▶ TASK PROMPT: Copy the data exactly; pictures stay out of the copy.

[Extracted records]
-- Opening Marker --

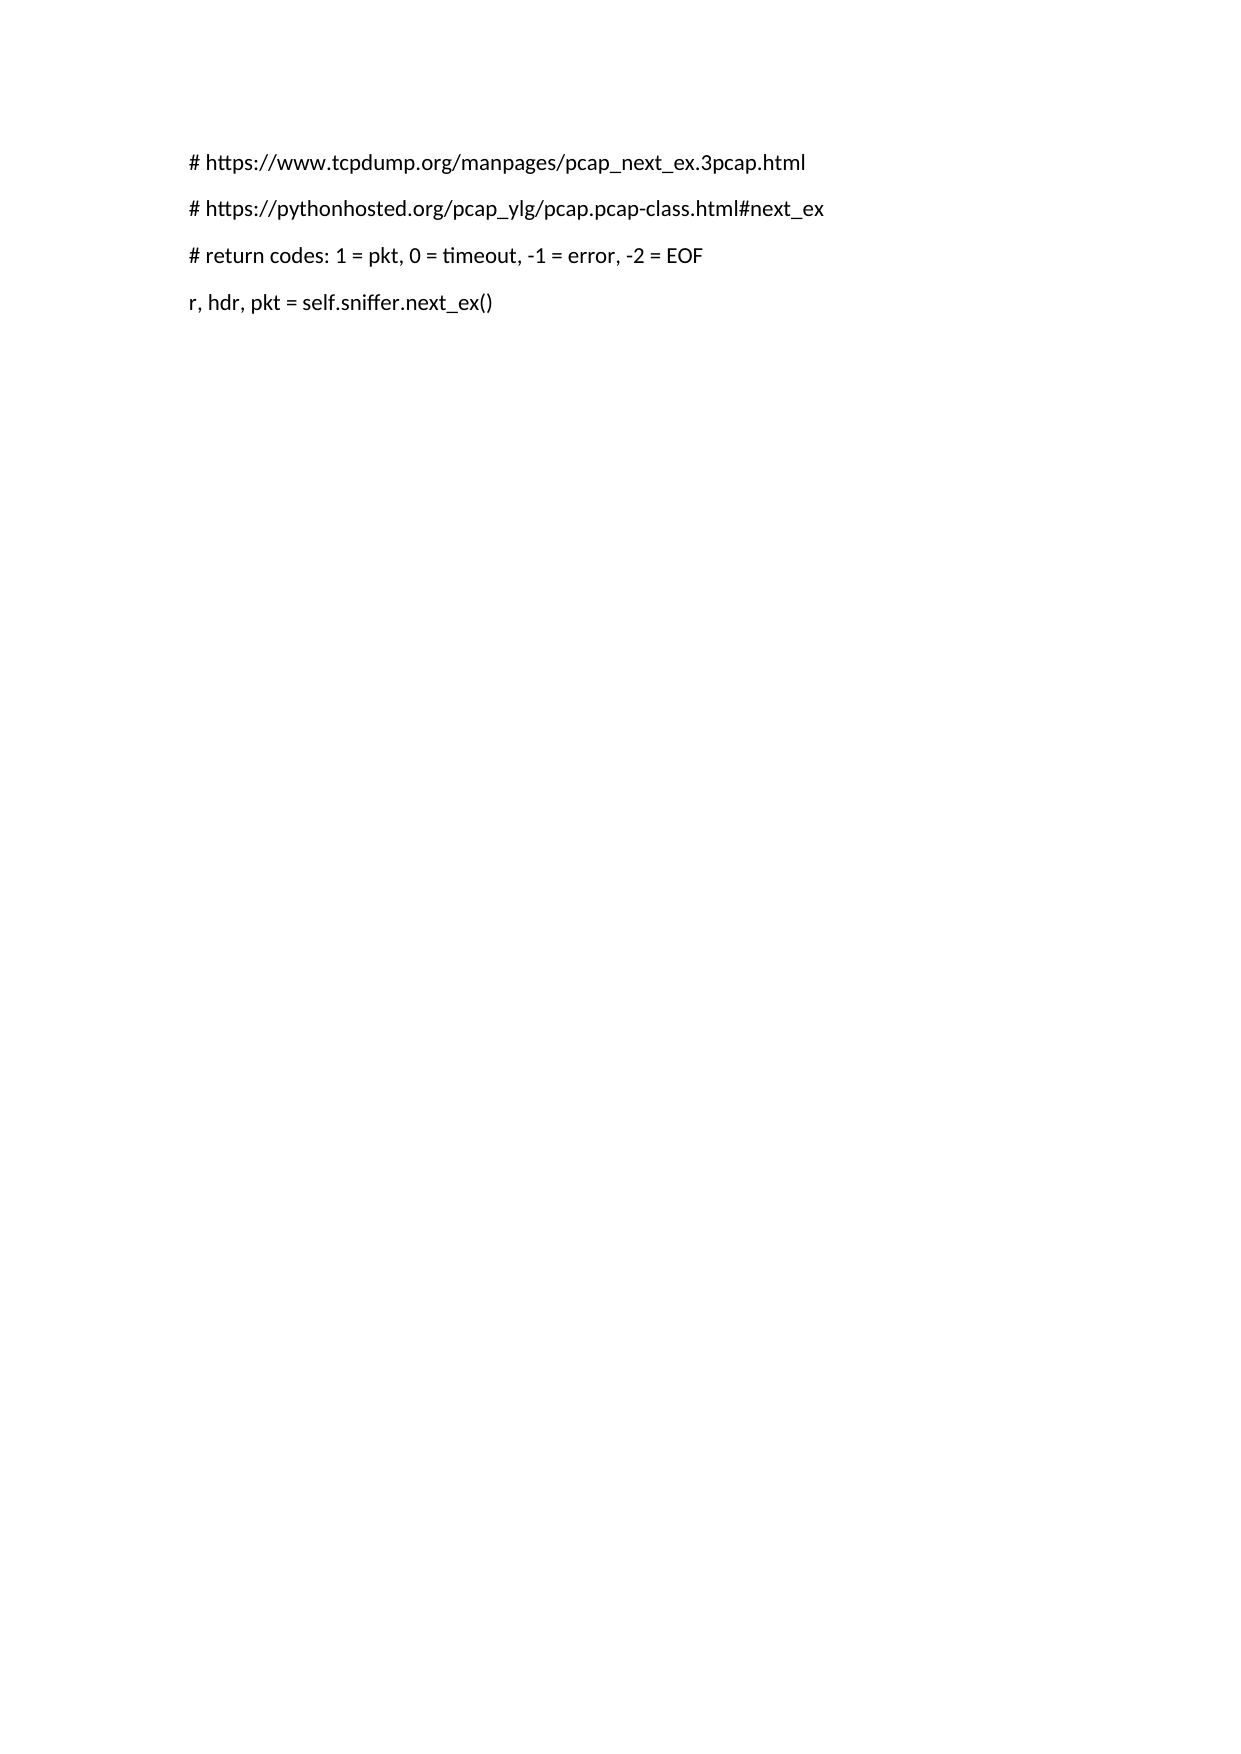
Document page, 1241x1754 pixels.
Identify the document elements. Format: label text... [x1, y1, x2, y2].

text # https://pythonhosted.org/pcap_ylg/pcap.pcap-class.html#next_ex [148, 194, 1093, 222]
text r, hdr, pkt = self.sniffer.next_ex() [148, 288, 1093, 316]
text # return codes: 1 = pkt, 0 = timeout, -1 = error, -2 = EOF [148, 241, 1093, 269]
text # https://www.tcpdump.org/manpages/pcap_next_ex.3pcap.html [148, 148, 1093, 176]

-- Closing Marker --

▶ RESPONSE AREA:
Document page, 1241x1754 pixels.
Identify the document elements. Format: label text... [x1, y1, x2, y2].

text # https://pythonhosted.org/pcap_ylg/pcap.pcap-class.html#next_ex [148, 194, 1093, 222]
text r, hdr, pkt = self.sniffer.next_ex() [148, 288, 1093, 316]
text # return codes: 1 = pkt, 0 = timeout, -1 = error, -2 = EOF [148, 241, 1093, 269]
text # https://www.tcpdump.org/manpages/pcap_next_ex.3pcap.html [148, 148, 1093, 176]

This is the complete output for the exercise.